[Collection entries]
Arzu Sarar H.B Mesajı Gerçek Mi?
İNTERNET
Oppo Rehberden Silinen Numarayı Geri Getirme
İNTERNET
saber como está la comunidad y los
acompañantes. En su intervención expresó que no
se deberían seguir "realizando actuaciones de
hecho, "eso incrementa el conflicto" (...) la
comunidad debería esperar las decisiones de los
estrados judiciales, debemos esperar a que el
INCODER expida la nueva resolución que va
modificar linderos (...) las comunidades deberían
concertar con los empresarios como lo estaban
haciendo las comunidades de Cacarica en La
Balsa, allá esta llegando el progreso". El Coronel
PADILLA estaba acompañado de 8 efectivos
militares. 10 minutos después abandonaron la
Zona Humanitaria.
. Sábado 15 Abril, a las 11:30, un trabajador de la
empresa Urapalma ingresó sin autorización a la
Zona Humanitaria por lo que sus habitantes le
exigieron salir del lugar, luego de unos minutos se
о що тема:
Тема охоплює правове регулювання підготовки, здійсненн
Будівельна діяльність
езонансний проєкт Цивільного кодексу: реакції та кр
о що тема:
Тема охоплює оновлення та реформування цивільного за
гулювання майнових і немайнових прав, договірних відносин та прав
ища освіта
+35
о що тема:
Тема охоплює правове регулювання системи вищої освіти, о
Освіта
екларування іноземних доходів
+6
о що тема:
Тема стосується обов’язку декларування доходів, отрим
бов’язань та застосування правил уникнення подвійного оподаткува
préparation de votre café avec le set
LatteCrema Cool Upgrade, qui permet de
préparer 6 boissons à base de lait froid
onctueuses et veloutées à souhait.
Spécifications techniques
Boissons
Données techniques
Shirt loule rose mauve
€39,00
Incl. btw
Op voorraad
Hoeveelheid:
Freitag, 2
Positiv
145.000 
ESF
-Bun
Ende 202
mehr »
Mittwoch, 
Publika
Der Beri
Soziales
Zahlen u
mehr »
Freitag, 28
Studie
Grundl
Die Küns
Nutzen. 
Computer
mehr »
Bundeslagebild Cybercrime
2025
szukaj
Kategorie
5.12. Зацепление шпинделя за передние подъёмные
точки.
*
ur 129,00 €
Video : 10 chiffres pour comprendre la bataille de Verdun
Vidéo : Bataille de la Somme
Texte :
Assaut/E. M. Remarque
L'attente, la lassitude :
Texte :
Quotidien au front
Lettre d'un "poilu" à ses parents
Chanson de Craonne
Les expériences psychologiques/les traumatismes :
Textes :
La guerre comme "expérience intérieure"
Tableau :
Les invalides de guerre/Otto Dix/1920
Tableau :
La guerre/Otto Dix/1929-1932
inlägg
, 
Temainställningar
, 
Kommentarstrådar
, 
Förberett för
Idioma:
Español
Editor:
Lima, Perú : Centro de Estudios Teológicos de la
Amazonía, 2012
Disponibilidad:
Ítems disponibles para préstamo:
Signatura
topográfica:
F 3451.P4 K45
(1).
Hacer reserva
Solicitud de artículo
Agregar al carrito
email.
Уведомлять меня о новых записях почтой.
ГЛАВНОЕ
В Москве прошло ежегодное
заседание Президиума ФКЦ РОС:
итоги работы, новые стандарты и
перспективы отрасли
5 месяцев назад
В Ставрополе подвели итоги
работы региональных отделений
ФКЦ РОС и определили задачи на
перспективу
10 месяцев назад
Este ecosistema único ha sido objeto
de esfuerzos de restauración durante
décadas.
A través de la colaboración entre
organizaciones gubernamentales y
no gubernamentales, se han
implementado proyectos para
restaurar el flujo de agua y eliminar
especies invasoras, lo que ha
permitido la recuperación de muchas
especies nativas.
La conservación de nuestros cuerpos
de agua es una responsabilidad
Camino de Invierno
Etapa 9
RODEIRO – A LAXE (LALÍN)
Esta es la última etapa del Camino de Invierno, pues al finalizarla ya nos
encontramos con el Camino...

### TASK BRIEF
Wherever a line of the data above contains "регулювання", copy that line.

### OUTPUT FOR THIS TASK
Тема охоплює правове регулювання підготовки, здійсненн
Тема охоплює правове регулювання системи вищої освіти, о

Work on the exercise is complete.